Kay Ugwuede is a tech journalist, creative writer, and photographer living in Lagos, Nigeria. Her writing has been published in Bloomberg CityLab, The Smart Set, Eater, The Forge Literary Magazine, Taxi Drivers Who Drive Us Nowhere anthology and has been a part of a group exhibition at the 2020 Dhaka Art Summit. She is the author of the travel chapbook A Substance of Things Unseen.
Uche James-Iroha studied Sculpture at the University of Port Harcourt, graduating in 1995. A year later, he became interested in photography and has since exhibited extensively in Nigeria and around the world. The Prince Claus Fund, a Netherlands-based organization that promotes inter-cultural exchange, has described James-Iroha as the “Leading light of a new generation of Nigerian photographers.”

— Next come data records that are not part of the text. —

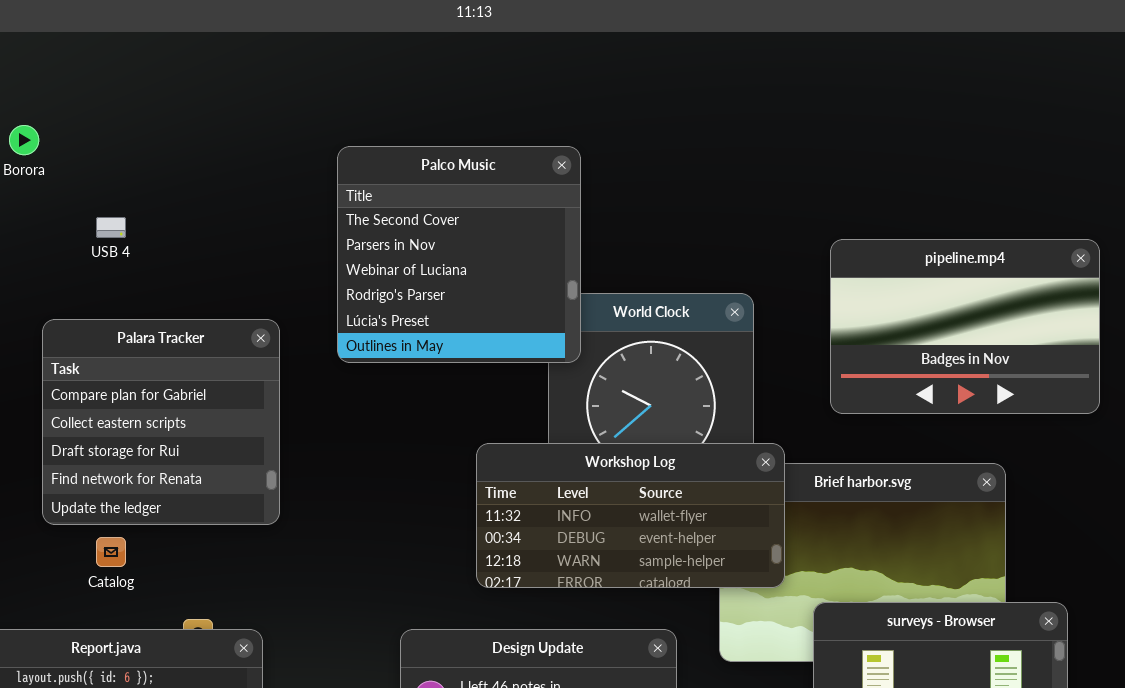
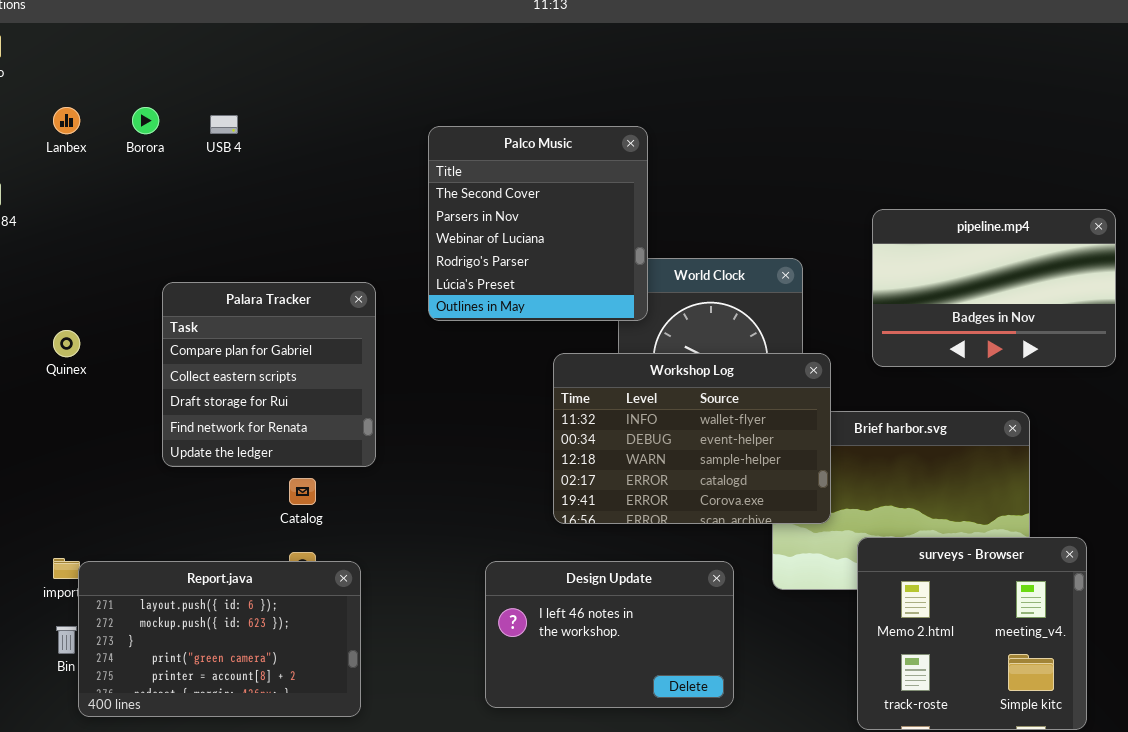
USB 4: [96,217,126,238] -> [210,115,238,134], moved
Workshop Log: [476,443,785,588] -> [553,353,831,524], resized
Catalog: [96,537,126,567] -> [289,478,316,505], moved

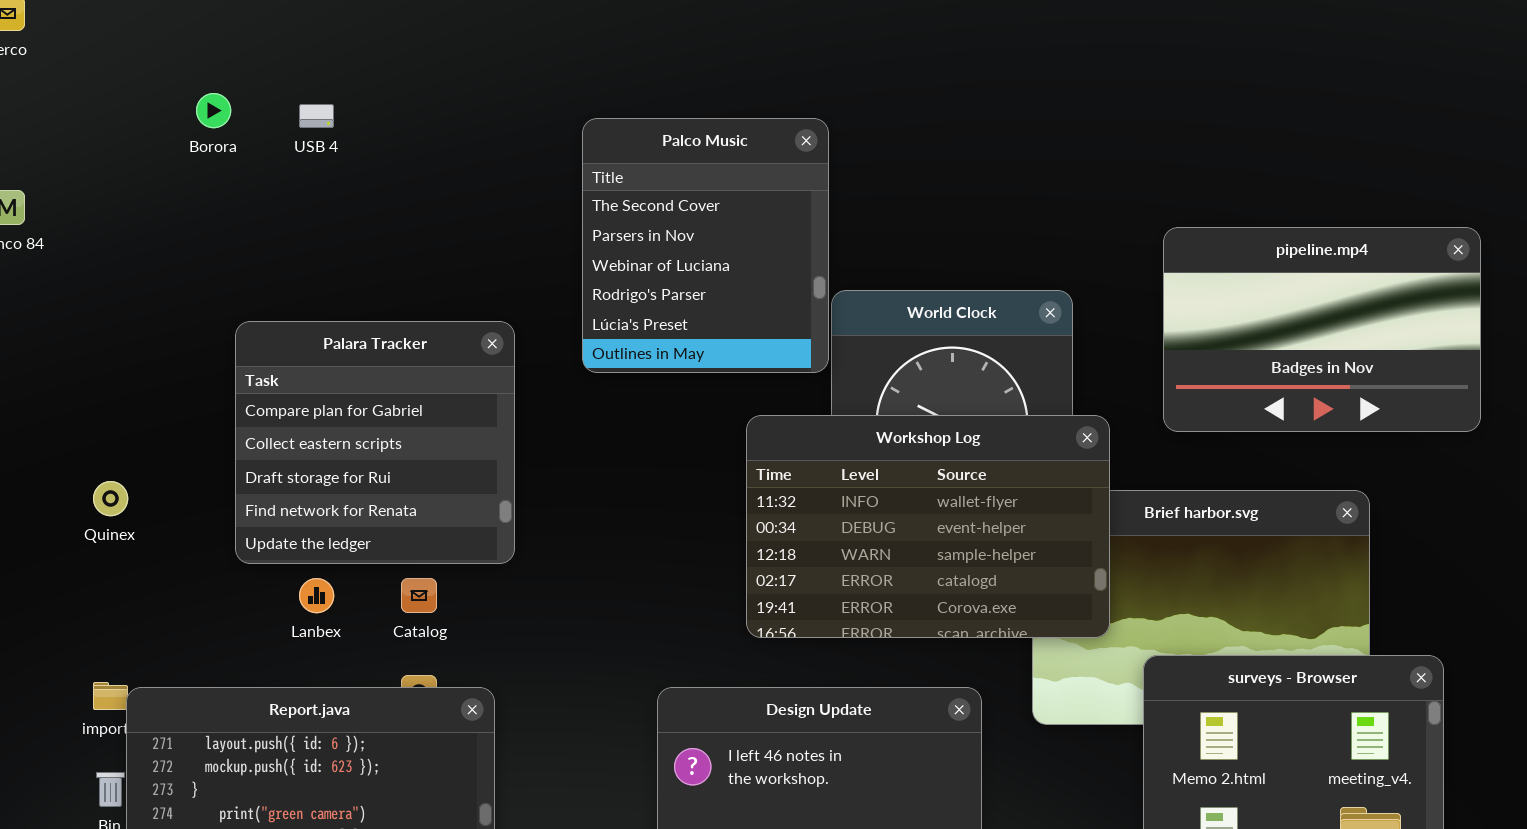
Lanbex: [53,107,80,134] -> [299,578,334,613], moved
Palco Music: [428,126,648,321] -> [582,118,829,373], resized
Quinex: [53,330,80,357] -> [93,481,128,516], moved

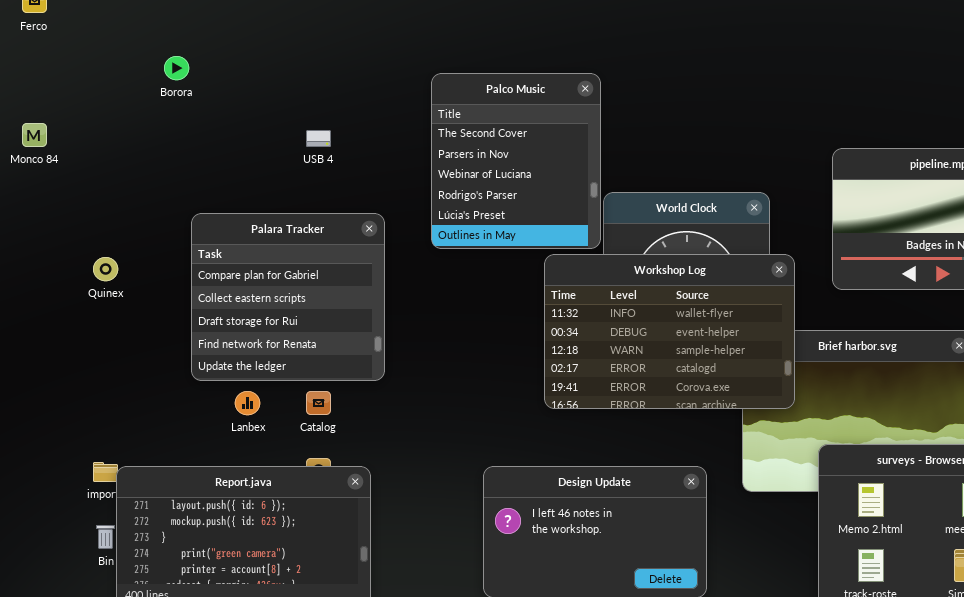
USB 4: [299,104,334,128] -> [306,130,331,147], moved
Workshop Log: [746,415,1110,638] -> [544,254,795,409], moved
Quinex: [93,481,128,516] -> [93,257,118,281], moved

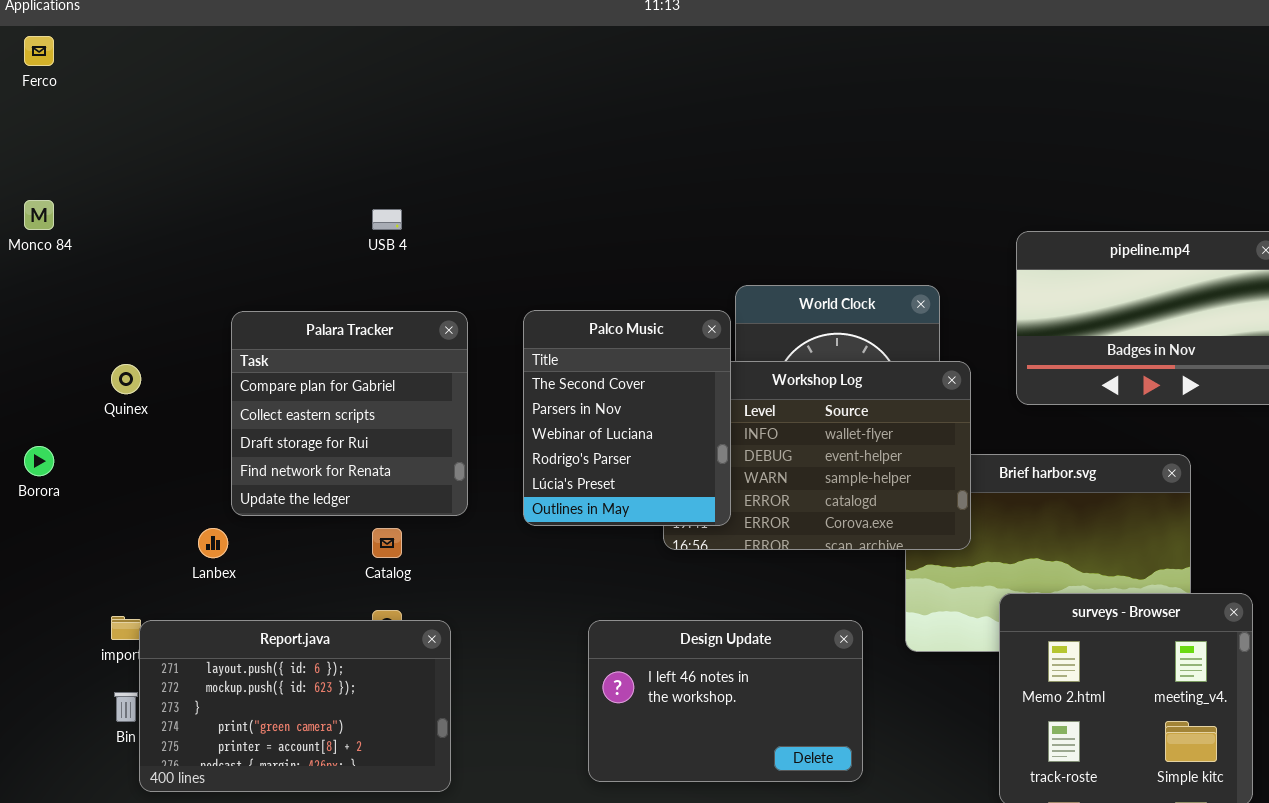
Borora: [164,56,189,80] -> [24,446,54,476], moved
Palco Music: [431,73,601,249] -> [523,310,731,526], moved
Lanbex: [235,391,260,415] -> [198,528,228,558], moved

In his diverse work, he fuses the creative language of imagery with the documentation of everyday reality while addressing wide-ranging issues from economic imperialism to the brutal relationships, which exist between races, social class and gender. He is also the director of Photo Garage, which offers an indigenous platform for domestic and global intellectual photography exchanges. He is also the director of Depth of Field (DOF), a photography collective based in Lagos. James-Iroha has been honored with the Elan Prize at the African Photography Encounters in Mali, 2005 for his work Fire, Flesh, and Blood, as well as the Prince Claus Award, 2008 for his work in supporting young artists and promoting photography as an art form in Nigeria.